Well, Aunt Getrude is right. Christmas is probably starting just a little earlier every year. And that is great, so you can tell her from me to zip it up.
I couldn’t care less if retailers are just trying to milk a few more dollars out of me (my wife has rendered that feat quite impossible). I love Christmas, if memory serves, but every year since the yoke of the working man has been placed on my stooped shoulders the holiday season has passed faster and faster. The idea of the old childhood Advent calendar that never seemed to count down the days fast enough seems like some kind of absurd joke to me now; I wouldn’t even have time to put the candy behind the little doors. Last year, the entire winter passed in the time it took me to wish one person well. “Happy Thanksmastine’s Day!”

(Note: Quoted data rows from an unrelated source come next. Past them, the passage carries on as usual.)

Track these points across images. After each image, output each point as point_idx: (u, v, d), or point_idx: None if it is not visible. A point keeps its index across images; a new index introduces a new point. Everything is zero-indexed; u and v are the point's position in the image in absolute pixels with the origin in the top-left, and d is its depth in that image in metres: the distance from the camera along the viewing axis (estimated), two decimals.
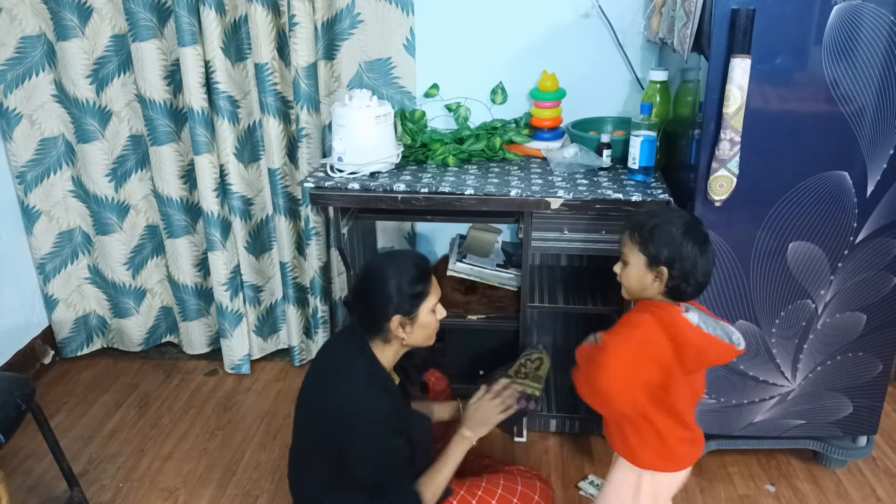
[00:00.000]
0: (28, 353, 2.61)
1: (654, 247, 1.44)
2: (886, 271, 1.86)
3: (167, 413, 2.47)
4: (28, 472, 2.18)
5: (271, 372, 2.70)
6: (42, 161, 2.50)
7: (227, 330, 2.61)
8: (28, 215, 2.53)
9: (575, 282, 2.37)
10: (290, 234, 2.50)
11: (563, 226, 2.00)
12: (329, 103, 2.37)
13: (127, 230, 2.61)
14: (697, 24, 1.71)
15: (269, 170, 2.42)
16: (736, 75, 1.61)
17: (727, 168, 1.71)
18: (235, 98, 2.35)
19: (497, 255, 2.34)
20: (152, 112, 2.38)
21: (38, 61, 2.40)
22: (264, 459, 2.24)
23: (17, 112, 2.40)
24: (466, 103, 2.41)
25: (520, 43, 2.34)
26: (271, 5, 2.22)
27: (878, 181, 1.76)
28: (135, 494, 2.11)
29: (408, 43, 2.32)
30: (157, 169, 2.47)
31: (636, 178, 2.03)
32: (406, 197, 1.97)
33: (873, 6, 1.60)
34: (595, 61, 2.33)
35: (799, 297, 1.89)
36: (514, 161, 2.25)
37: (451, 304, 2.24)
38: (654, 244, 1.45)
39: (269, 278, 2.67)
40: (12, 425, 1.73)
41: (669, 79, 2.09)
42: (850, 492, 2.07)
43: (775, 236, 1.83)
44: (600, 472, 2.14)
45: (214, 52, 2.24)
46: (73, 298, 2.71)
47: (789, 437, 2.09)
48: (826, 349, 1.95)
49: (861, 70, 1.66)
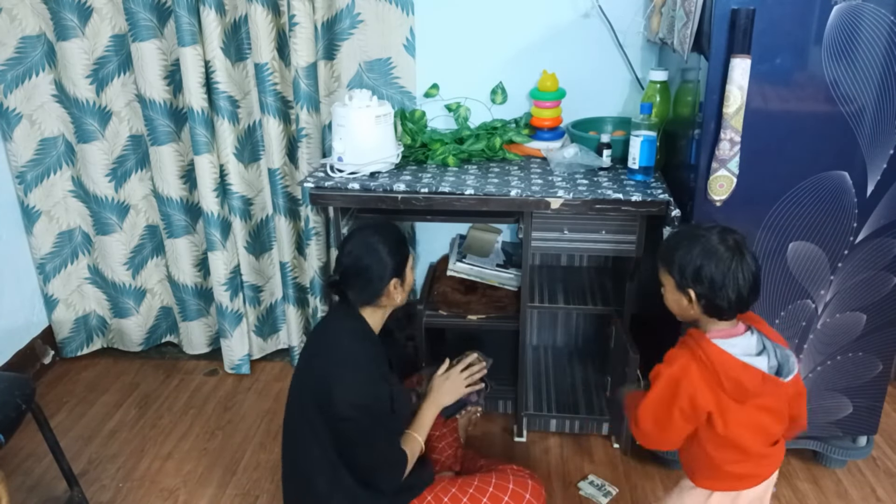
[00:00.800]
0: (28, 353, 2.61)
1: (676, 269, 1.42)
2: (886, 271, 1.86)
3: (167, 413, 2.47)
4: (28, 472, 2.18)
5: (271, 372, 2.70)
6: (42, 161, 2.50)
7: (227, 330, 2.61)
8: (28, 215, 2.53)
9: (575, 282, 2.37)
10: (290, 234, 2.50)
11: (563, 226, 2.00)
12: (329, 103, 2.37)
13: (127, 230, 2.61)
14: (697, 24, 1.71)
15: (269, 170, 2.42)
16: (736, 75, 1.61)
17: (727, 168, 1.71)
18: (235, 98, 2.35)
19: (497, 255, 2.34)
20: (152, 112, 2.38)
21: (38, 61, 2.40)
22: (264, 459, 2.24)
23: (17, 112, 2.40)
24: (466, 103, 2.41)
25: (520, 43, 2.34)
26: (271, 5, 2.22)
27: (878, 181, 1.76)
28: (135, 494, 2.11)
29: (408, 43, 2.32)
30: (157, 169, 2.47)
31: (636, 178, 2.03)
32: (406, 197, 1.97)
33: (873, 6, 1.60)
34: (595, 61, 2.33)
35: (799, 297, 1.89)
36: (514, 161, 2.25)
37: (451, 304, 2.24)
38: (675, 266, 1.42)
39: (269, 278, 2.67)
40: (12, 425, 1.73)
41: (669, 79, 2.09)
42: (850, 492, 2.07)
43: (775, 236, 1.83)
44: (600, 472, 2.14)
45: (214, 52, 2.24)
46: (73, 298, 2.71)
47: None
48: (826, 349, 1.95)
49: (861, 70, 1.66)
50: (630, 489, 2.08)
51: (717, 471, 1.47)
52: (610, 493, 2.06)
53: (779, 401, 1.43)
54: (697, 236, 1.42)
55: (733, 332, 1.43)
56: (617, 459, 2.20)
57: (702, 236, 1.41)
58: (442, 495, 1.70)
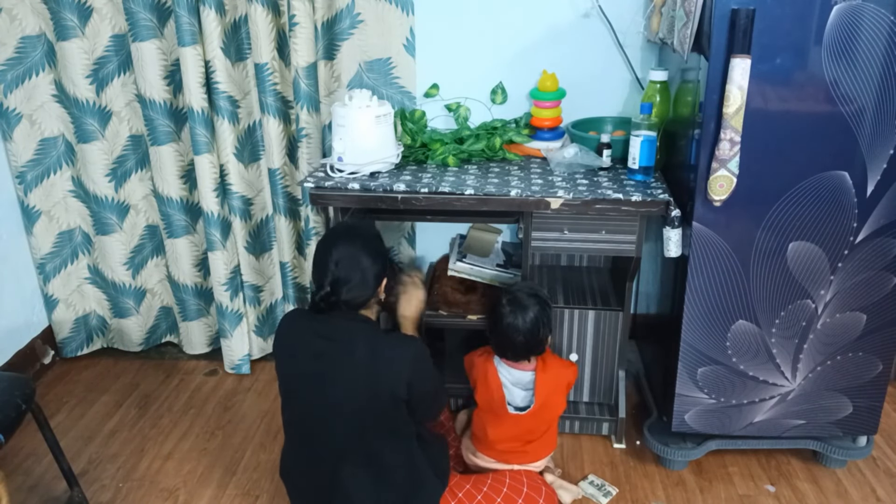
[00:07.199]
0: (28, 353, 2.61)
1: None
2: (886, 271, 1.86)
3: (167, 413, 2.47)
4: (28, 472, 2.18)
5: (271, 372, 2.70)
6: (42, 161, 2.50)
7: (227, 330, 2.61)
8: (28, 215, 2.53)
9: (575, 282, 2.37)
10: (290, 234, 2.50)
11: (563, 226, 2.00)
12: (329, 103, 2.37)
13: (127, 230, 2.61)
14: (697, 24, 1.71)
15: (269, 170, 2.42)
16: (736, 75, 1.61)
17: (727, 168, 1.71)
18: (235, 98, 2.35)
19: (497, 255, 2.34)
20: (152, 112, 2.38)
21: (38, 61, 2.40)
22: (264, 459, 2.24)
23: (17, 112, 2.40)
24: (466, 103, 2.41)
25: (520, 43, 2.34)
26: (271, 5, 2.22)
27: (878, 181, 1.76)
28: (135, 494, 2.11)
29: (408, 43, 2.32)
30: (157, 169, 2.47)
31: (636, 178, 2.03)
32: (406, 197, 1.97)
33: (873, 6, 1.60)
34: (595, 61, 2.33)
35: (799, 297, 1.89)
36: (514, 161, 2.25)
37: (451, 304, 2.24)
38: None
39: (269, 278, 2.67)
40: (12, 425, 1.72)
41: (669, 79, 2.09)
42: (850, 492, 2.07)
43: (775, 236, 1.83)
44: (600, 472, 2.14)
45: (214, 52, 2.24)
46: (73, 298, 2.71)
47: (789, 437, 2.09)
48: (826, 349, 1.95)
49: (861, 70, 1.66)
50: (630, 489, 2.08)
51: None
52: (610, 493, 2.06)
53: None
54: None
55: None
56: (617, 459, 2.20)
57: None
58: (456, 490, 1.71)
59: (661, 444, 2.11)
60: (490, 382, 1.92)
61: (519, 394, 1.93)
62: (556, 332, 2.17)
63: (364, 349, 1.60)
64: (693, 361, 1.98)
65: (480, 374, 1.96)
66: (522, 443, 1.95)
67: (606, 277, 2.42)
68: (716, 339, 1.95)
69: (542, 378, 1.91)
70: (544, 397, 1.91)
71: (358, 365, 1.59)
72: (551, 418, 1.97)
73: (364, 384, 1.59)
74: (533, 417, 1.92)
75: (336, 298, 1.63)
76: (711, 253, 1.85)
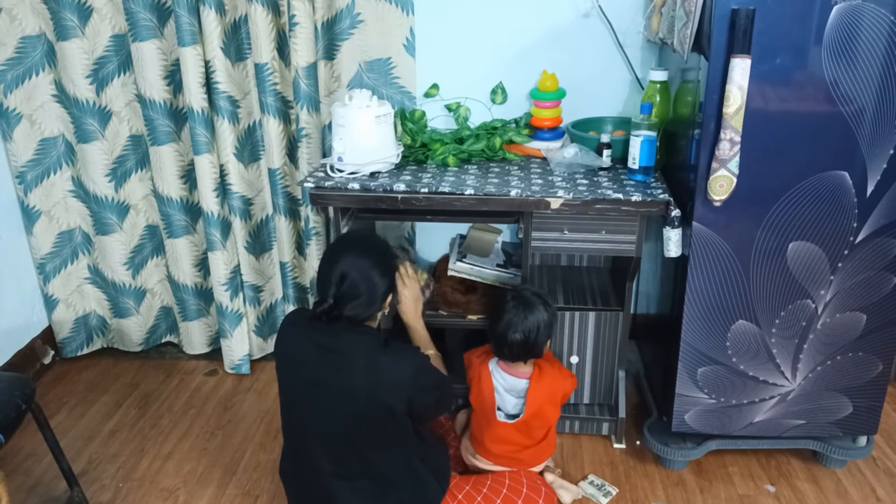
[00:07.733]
0: (28, 353, 2.61)
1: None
2: (886, 271, 1.86)
3: (167, 413, 2.47)
4: (28, 472, 2.18)
5: (271, 372, 2.70)
6: (42, 161, 2.50)
7: (227, 330, 2.61)
8: (28, 215, 2.53)
9: (575, 282, 2.37)
10: (290, 234, 2.50)
11: (563, 226, 2.00)
12: (329, 103, 2.37)
13: (127, 230, 2.61)
14: (697, 24, 1.71)
15: (269, 170, 2.42)
16: (736, 75, 1.61)
17: (727, 168, 1.71)
18: (235, 98, 2.35)
19: (497, 255, 2.34)
20: (152, 112, 2.38)
21: (38, 61, 2.40)
22: (264, 459, 2.24)
23: (17, 112, 2.40)
24: (466, 103, 2.41)
25: (520, 43, 2.34)
26: (271, 5, 2.22)
27: (878, 181, 1.76)
28: (135, 494, 2.11)
29: (408, 43, 2.32)
30: (157, 169, 2.47)
31: (636, 178, 2.03)
32: (406, 197, 1.97)
33: (873, 6, 1.60)
34: (595, 61, 2.33)
35: (799, 297, 1.89)
36: (514, 161, 2.25)
37: (451, 304, 2.24)
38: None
39: (269, 278, 2.67)
40: (12, 425, 1.72)
41: (669, 79, 2.09)
42: (850, 492, 2.07)
43: (775, 236, 1.83)
44: (600, 472, 2.14)
45: (214, 52, 2.24)
46: (73, 298, 2.71)
47: (789, 437, 2.09)
48: (826, 349, 1.95)
49: (861, 70, 1.66)
50: (630, 489, 2.08)
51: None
52: (610, 493, 2.06)
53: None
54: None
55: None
56: (617, 459, 2.20)
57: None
58: (456, 492, 1.71)
59: (661, 444, 2.11)
60: (483, 386, 1.92)
61: (511, 401, 1.92)
62: (557, 333, 2.17)
63: (364, 364, 1.57)
64: (693, 361, 1.98)
65: (475, 375, 1.96)
66: (518, 448, 1.94)
67: (606, 277, 2.42)
68: (716, 339, 1.95)
69: (535, 388, 1.90)
70: (535, 407, 1.89)
71: (357, 379, 1.56)
72: (544, 427, 1.96)
73: (363, 398, 1.56)
74: (523, 426, 1.91)
75: (339, 313, 1.59)
76: (711, 253, 1.85)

If this year is anything like the last few, I expect that I’ll realize on the 22nd that I never got around to taking out the Christmas CDs and think, “Well, if I’m going to spend any part of my favorite time of year enjoying myself, I’d better get the Christmas spirit right now,” and then undergo the psychological equivalent of trying to grow a beard by tomorrow. If creeping the Holiday Season starting line up a few feet gives me a chance to take a breath and drink some damn nog, then I hope they start in September next year, how d’ya like them apples, Gertrude? Let’s make it August and stretch our legs a bit. Burl Ives’ estate could use the money.

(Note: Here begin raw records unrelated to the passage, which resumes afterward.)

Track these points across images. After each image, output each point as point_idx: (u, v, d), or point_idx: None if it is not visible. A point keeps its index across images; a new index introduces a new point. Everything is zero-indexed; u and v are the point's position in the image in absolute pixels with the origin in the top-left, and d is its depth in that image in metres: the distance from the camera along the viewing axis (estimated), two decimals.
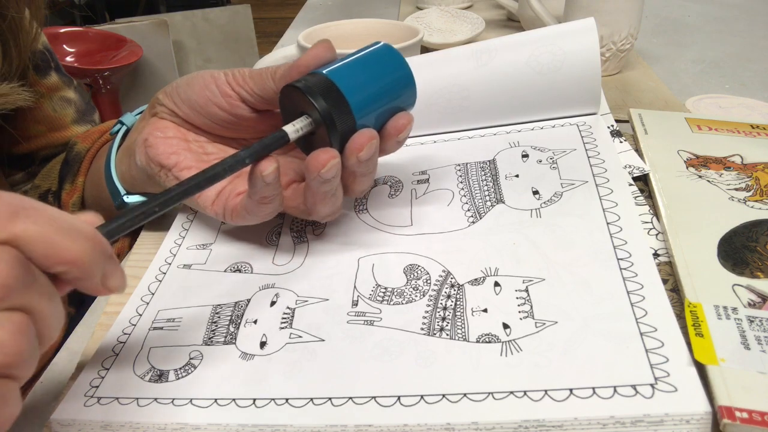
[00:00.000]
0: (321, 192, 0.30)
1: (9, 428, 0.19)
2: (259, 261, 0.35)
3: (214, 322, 0.31)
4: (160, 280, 0.34)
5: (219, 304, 0.32)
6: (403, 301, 0.30)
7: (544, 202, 0.34)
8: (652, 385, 0.23)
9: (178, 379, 0.28)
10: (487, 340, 0.27)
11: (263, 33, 2.39)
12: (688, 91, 0.56)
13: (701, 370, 0.24)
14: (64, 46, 1.64)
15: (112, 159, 0.39)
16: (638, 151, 0.40)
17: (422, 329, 0.28)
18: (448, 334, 0.28)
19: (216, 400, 0.26)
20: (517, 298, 0.29)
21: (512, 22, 0.82)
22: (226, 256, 0.36)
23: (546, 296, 0.28)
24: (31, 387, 0.30)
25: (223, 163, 0.27)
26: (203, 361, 0.29)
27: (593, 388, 0.24)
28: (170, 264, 0.36)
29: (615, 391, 0.23)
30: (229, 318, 0.31)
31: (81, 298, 0.28)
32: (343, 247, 0.35)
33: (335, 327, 0.29)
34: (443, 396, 0.25)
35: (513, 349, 0.26)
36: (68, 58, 1.62)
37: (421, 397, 0.25)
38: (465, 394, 0.24)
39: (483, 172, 0.38)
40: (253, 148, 0.28)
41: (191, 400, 0.27)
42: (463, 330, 0.28)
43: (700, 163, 0.38)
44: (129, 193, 0.38)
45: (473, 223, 0.34)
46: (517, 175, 0.37)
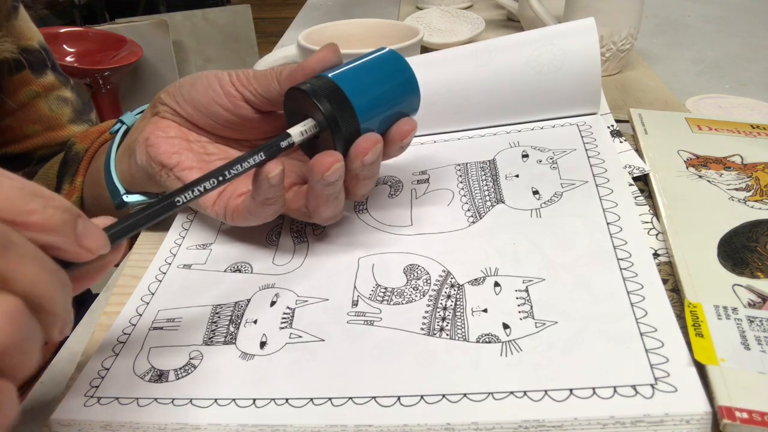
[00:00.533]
0: (324, 195, 0.30)
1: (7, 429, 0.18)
2: (259, 261, 0.35)
3: (214, 322, 0.31)
4: (160, 280, 0.34)
5: (219, 304, 0.32)
6: (403, 301, 0.30)
7: (544, 202, 0.34)
8: (652, 386, 0.23)
9: (178, 379, 0.28)
10: (487, 340, 0.27)
11: (263, 33, 2.39)
12: (688, 91, 0.56)
13: (701, 370, 0.24)
14: (64, 46, 1.64)
15: (112, 158, 0.39)
16: (638, 151, 0.40)
17: (422, 329, 0.28)
18: (448, 334, 0.28)
19: (216, 400, 0.26)
20: (517, 298, 0.29)
21: (512, 22, 0.82)
22: (226, 256, 0.36)
23: (546, 296, 0.28)
24: (31, 387, 0.30)
25: (225, 170, 0.27)
26: (203, 361, 0.29)
27: (593, 389, 0.24)
28: (170, 264, 0.36)
29: (615, 392, 0.23)
30: (229, 318, 0.31)
31: (81, 298, 0.27)
32: (343, 247, 0.35)
33: (335, 327, 0.29)
34: (443, 396, 0.25)
35: (513, 349, 0.26)
36: (68, 58, 1.62)
37: (421, 397, 0.25)
38: (465, 394, 0.24)
39: (483, 172, 0.38)
40: (260, 152, 0.28)
41: (191, 400, 0.27)
42: (463, 330, 0.28)
43: (700, 163, 0.38)
44: (129, 192, 0.38)
45: (473, 223, 0.34)
46: (517, 175, 0.37)
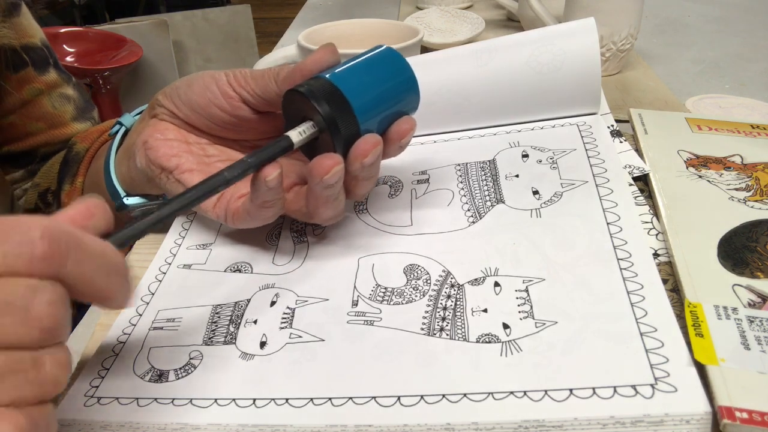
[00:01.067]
0: (324, 196, 0.30)
1: None
2: (259, 261, 0.35)
3: (214, 322, 0.31)
4: (160, 280, 0.34)
5: (219, 304, 0.32)
6: (403, 301, 0.30)
7: (544, 202, 0.34)
8: (652, 386, 0.23)
9: (178, 379, 0.28)
10: (487, 340, 0.27)
11: (263, 33, 2.39)
12: (688, 91, 0.56)
13: (701, 370, 0.24)
14: (64, 46, 1.64)
15: (111, 161, 0.39)
16: (638, 151, 0.40)
17: (422, 329, 0.28)
18: (448, 334, 0.28)
19: (216, 400, 0.26)
20: (517, 298, 0.29)
21: (512, 22, 0.82)
22: (226, 256, 0.36)
23: (546, 296, 0.28)
24: None
25: (225, 174, 0.27)
26: (203, 361, 0.29)
27: (593, 389, 0.24)
28: (170, 264, 0.36)
29: (615, 392, 0.23)
30: (229, 318, 0.31)
31: None
32: (343, 247, 0.35)
33: (335, 327, 0.29)
34: (443, 396, 0.25)
35: (513, 349, 0.26)
36: (68, 58, 1.62)
37: (421, 397, 0.25)
38: (465, 394, 0.24)
39: (483, 172, 0.38)
40: (258, 157, 0.28)
41: (191, 400, 0.27)
42: (463, 330, 0.28)
43: (700, 163, 0.38)
44: (129, 195, 0.38)
45: (473, 223, 0.34)
46: (517, 175, 0.37)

Now, the bitching about it every year, that I wish would start a little later. “Holy Jesus Almighty! They’re a’gonna make us think about sugarplums and happy children for three extra weeks a year; these must be the End Times. People selling goods and services under the guise of joy to the world and peace on earth; this is the worst thing that has ever happened to the culture. What ever happened to Veteran’s Day? What ever happened to Grammy fever?”
November 28th, 2006 at 11:53 am
Don’t forget about Cyber Monday, the biggest marketing scam since Sweetest Day and Boss’ Day. There is only one controversy worse, and more serious, than this marketing stuff… whether the person at Wal-Mart says Happy Holidays instead of Merry Christmas. On occassion, I still read letters to the editor where persons will report responding to a clerk’s “Happy Holidays” with a defiant “Merry Christmas.”
Take that enemies of America, freedom, democracy, capitalism, and Christianity.
November 29th, 2006 at 3:43 pm
Well, you could do what I did with all my Christmas CDs… Load ‘em onto your laptop the day after thanksgiving while everyone else is shopping, and not have to worry about finding them next year.